▶ _Document passage_
She’s Ex-CIA. He’s Ex-MI6. Together They’re Stealing a Fortune
Duplicity movie storyline. Julia Roberts and Clive Owen star as spies-turned-corporate operatives in the midst of a clandestine love affair. When they find themselves on either side of an all-out corporate war, they discover the toughest part of the job is deciding how much to trust the one you love.
CIA officer Claire Stenwick (Roberts) and MI6 agent Ray Koval (Owen) have left the world of government intelligence behind for a scheme to cash in on a highly profitable cold war raging between two rival multinational corporations. Their mission? Secure for themselves the formula to a product that will bring a fortune to the company that patents it first.
For their employers-industry titan Howard Tully (Tom Wilkinson) and buccaneer CEO Dick Garsik (Paul Giamatti)-nothing is out of bounds. When the stakes rise, no one knows who is playing whom, and the trickiest part for Claire and Ray becomes how they play each other. As they each try to stay one double-cross ahead, two career loners find their plan endangered by thing they can’t cheat their way out of: love.
Duplicity is a 2009 romantic crime comedy film written and directed by Tony Gilroy, and starring Julia Roberts and Clive Owen. The plot follows two corporate spies with a romantic history who collaborate to carry out a complicated con. The film was released on March 19, 2009 in Australia and on March 20 in the US and the UK. It had its world premiere on March 11, 2009 at London’s Leicester Square.
Secrets and Lies: Duplicity is Imagined
After he helmed his critically acclaimed 2007 directorial debut, Michael Clayton, writer / director Tony Gilroy decided to return to the arena of corporate dirty tricks…but this time with an eye toward romance. He created a story filled with twists and turns, using the backdrop of a cutthroat race between rival titans vying to be the first to bring a miracle product to market. The heart of the story, however, is the emotional warfare between a pair of romantically challenged, strong-willed lovers who happen to be on either side of the corporate battle… or so it seems.

▶ _Task_
Print the passage of the Duplicity movie description from "She’s Ex-CIA. He’s" to "one you love.". The rows below come from a separate source.

▶ _Stored data entries_
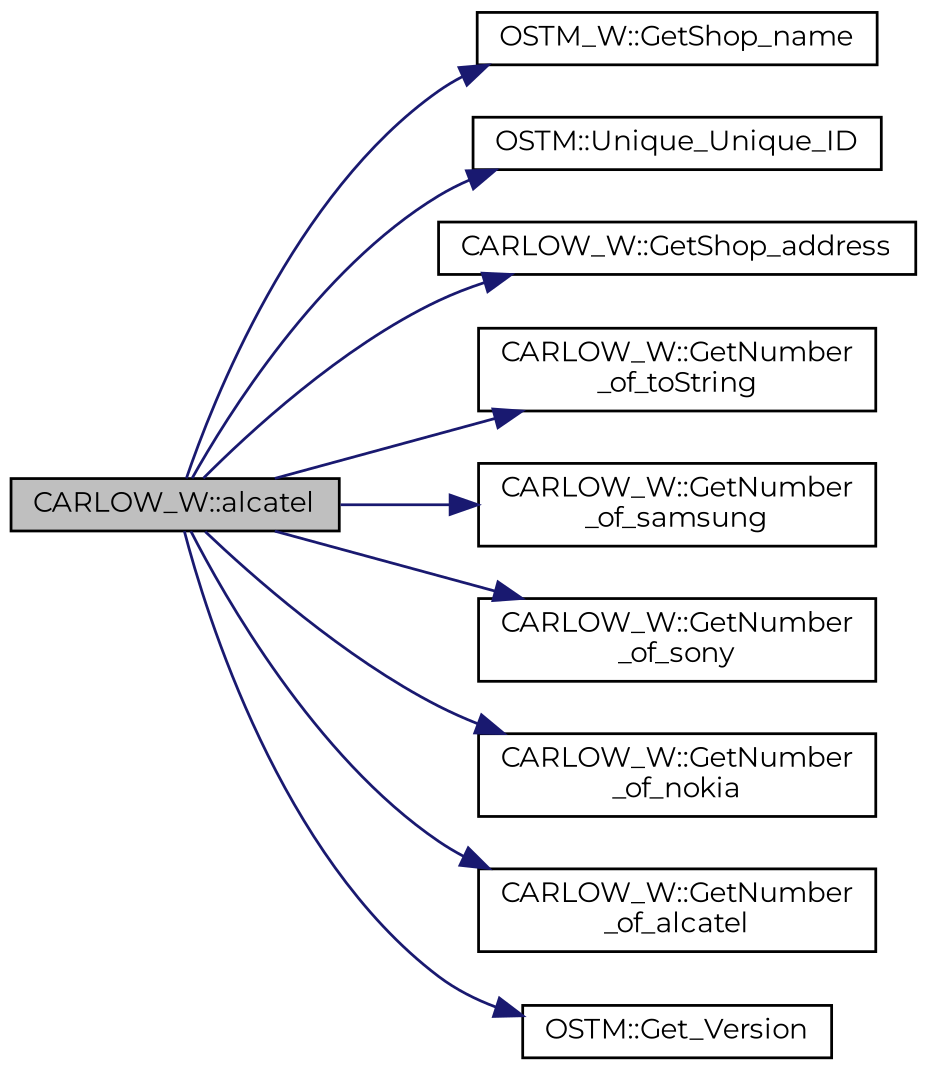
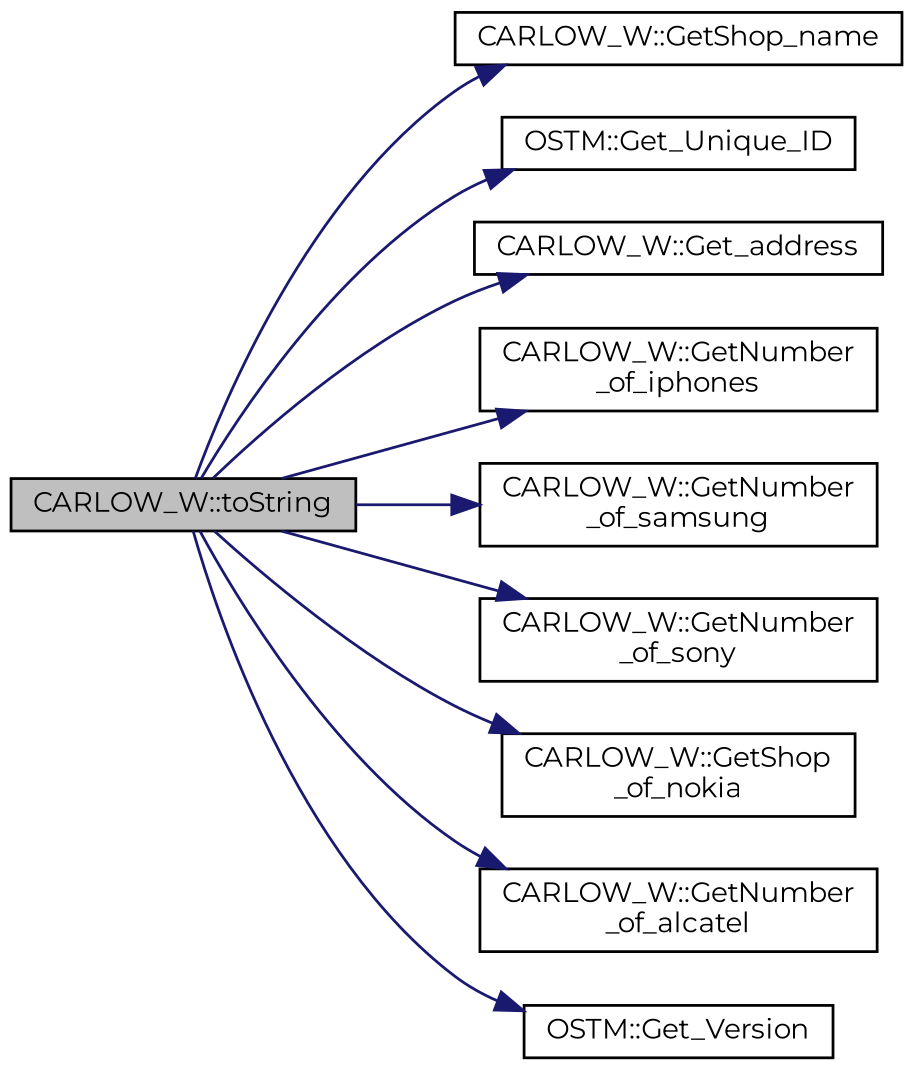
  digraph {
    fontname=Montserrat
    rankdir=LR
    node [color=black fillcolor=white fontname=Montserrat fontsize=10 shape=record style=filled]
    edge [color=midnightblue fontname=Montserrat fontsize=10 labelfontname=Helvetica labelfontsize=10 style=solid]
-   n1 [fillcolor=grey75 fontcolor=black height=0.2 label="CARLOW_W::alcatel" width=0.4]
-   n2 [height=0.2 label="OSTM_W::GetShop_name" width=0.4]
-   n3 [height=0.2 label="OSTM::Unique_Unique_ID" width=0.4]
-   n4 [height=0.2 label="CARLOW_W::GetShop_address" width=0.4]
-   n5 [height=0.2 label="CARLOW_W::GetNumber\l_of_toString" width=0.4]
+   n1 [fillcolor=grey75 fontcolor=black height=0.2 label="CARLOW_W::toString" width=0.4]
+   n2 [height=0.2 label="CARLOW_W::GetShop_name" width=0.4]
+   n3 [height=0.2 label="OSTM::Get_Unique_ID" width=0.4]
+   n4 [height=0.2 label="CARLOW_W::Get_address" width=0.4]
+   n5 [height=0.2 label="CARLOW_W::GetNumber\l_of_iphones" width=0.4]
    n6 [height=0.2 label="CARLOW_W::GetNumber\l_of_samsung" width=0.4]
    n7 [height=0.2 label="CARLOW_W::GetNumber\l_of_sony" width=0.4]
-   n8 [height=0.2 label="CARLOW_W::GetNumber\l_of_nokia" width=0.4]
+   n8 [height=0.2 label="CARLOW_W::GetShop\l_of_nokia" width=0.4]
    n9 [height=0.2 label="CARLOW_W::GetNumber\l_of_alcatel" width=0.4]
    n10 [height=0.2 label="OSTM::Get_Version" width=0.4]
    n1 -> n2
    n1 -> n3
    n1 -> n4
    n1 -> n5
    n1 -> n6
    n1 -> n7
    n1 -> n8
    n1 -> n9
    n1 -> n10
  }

▶ _Response to this task_
She’s Ex-CIA. He’s Ex-MI6. Together They’re Stealing a Fortune
Duplicity movie storyline. Julia Roberts and Clive Owen star as spies-turned-corporate operatives in the midst of a clandestine love affair. When they find themselves on either side of an all-out corporate war, they discover the toughest part of the job is deciding how much to trust the one you love.